The most important reason is that HTTPS is safe and secure and HTTP is insecure. It all boils down to a matter of trust. You want your visitors to have trust in your website’s reputation. Especially now that Chrome users will see a ‘Not Secure’ when they visit a website that doesn’t have HTTPS enabled. Making your website secure with HTTPS is the least you can do for your users. It is the bare minimum in security. Especially if you’re using content management system (CMS) like WordPress then your site should be secured with an SSL Certificate.

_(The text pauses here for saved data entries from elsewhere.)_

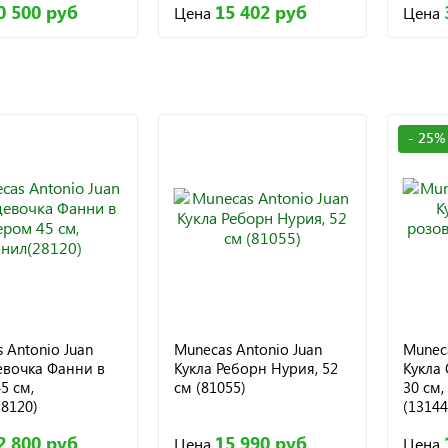
0 500 руб
15 402 руб
Цена
Цена
- 25%
 Antonio Juan
Munecas Antonio Juan
Muneca
евочка Фанни в
Кукла Реборн Нурия, 52
Кукла
5 см,
см (81055)
30 см,
8120)
(13144
2 800 руб
15 990 руб
Цена
Цена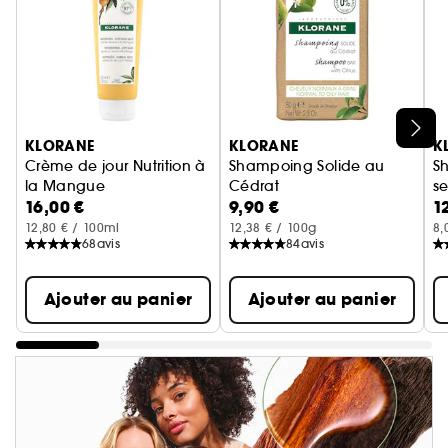
Ignorer le carrousel produits
KLORANE
KLORANE
K
Crème de jour Nutrition à
Shampoing Solide au
S
la Mangue
Cédrat
s
16,00 €
9,90 €
1
Crème pour cheveux secs
Shampoing pour cheveux nor
l'
C
12,80 € / 100ml
12,38 € / 100g
8,
68
avis
84
avis
Ajouter au panier
Ajouter au panier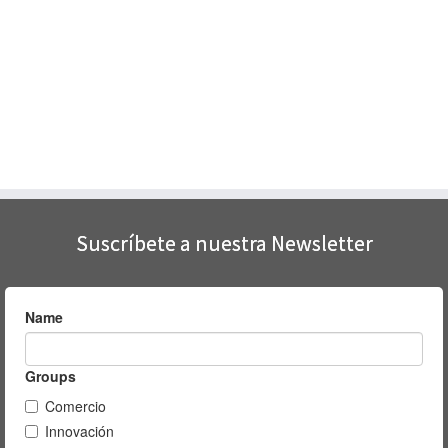
Suscríbete a nuestra Newsletter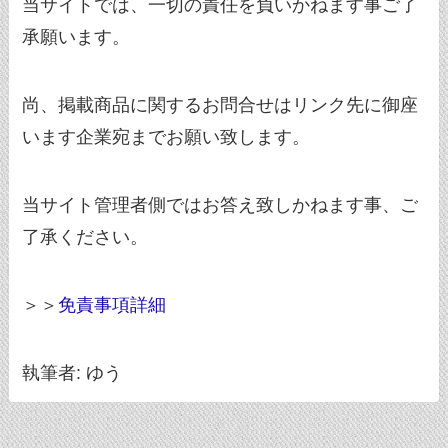
当サイトでは、一切の責任を負いかねます事ご了
承願います。
尚、掲載商品に関するお問合せはリンク先に御座
います企業宛までお願い致します。
当サイト管理者側ではお答え致しかねます事、ご
了承ください。
＞＞
免責事項詳細
執筆者: ゆう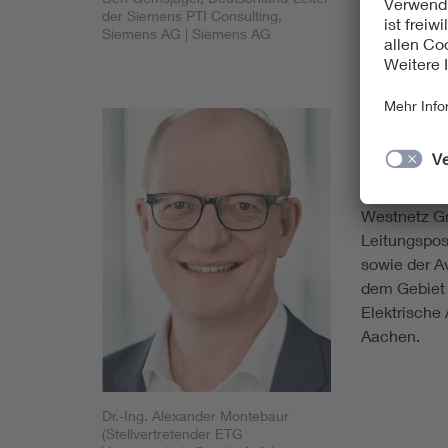
der Siemens PTI Consulting,
technischen
Siemens AG
| Siemens AG
Industriepol
Dr.-Ing. A
Vorsitzender
VDE ETG Vor
Geschäftsfüh
Westnetz Gm
Leitungspos
sowie der A
dem Gebiet 
Elektrische
Aachen.
Dr.-Ing. Alexander Montebaur
(Stellvertretender ETG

While HTTPS will make your website more secure it is not the ultimate in internet and web security. It will not prevent hackers or cybercriminals, it won’t prevent phishing scams or any of the like but it will ensure that data is passed secured and encrypted through the internet. Another major case factor is your website’s SEO Ranking. In order to stay within good ranking status on Google, you must have HTTPS enabled.

In the End

Investing in HTTPS powered by SSL Certificates is the best thing you can do for your website going forward. We’ve outlined all the major reasons why you should make the logical switch from HTTP to HTTPS but we will recap just to make sure we’re all on the same page.

Reasons to Switch:

  • Google will label your website in Chrome as ‘Not Secure’. You can find this information next to your domain name in the browser. This can lead to low traffic and abandonment by visitors. It can also hurt your reputation as being a reliable authority.
  • HTTPS has a direct correlation with SEO Ranking, especially with Google search results.
  • If you have an e-commerce site it is absolutely compulsory to enable HTTPS when dealing with financial and confidential information from your users.
  • Your website will go from being insecure about being secure.
  • It is the baseline in internet security.
  • Ensures that data is passing from your server to your visitor’s browser completely encrypted from internet snoops.

Using HTTPS is the only way moving forward in your website’s future so make sure you make the switch today.